[Saved data entries]
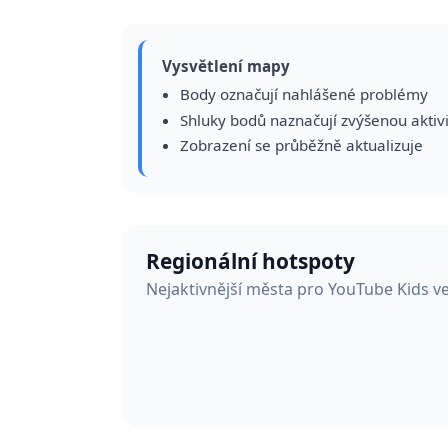
Vysvětlení mapy
Body označují nahlášené problémy
Shluky bodů naznačují zvýšenou aktiv
Zobrazení se průběžně aktualizuje
Regionální hotspoty
Nejaktivnější města pro YouTube Kids v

* _Assignment_
A word-for-word copy of the data above is needed, one that omits the pictures.

* _Exercise result_
Vysvětlení mapy
Body označují nahlášené problémy
Shluky bodů naznačují zvýšenou aktiv
Zobrazení se průběžně aktualizuje
Regionální hotspoty
Nejaktivnější města pro YouTube Kids v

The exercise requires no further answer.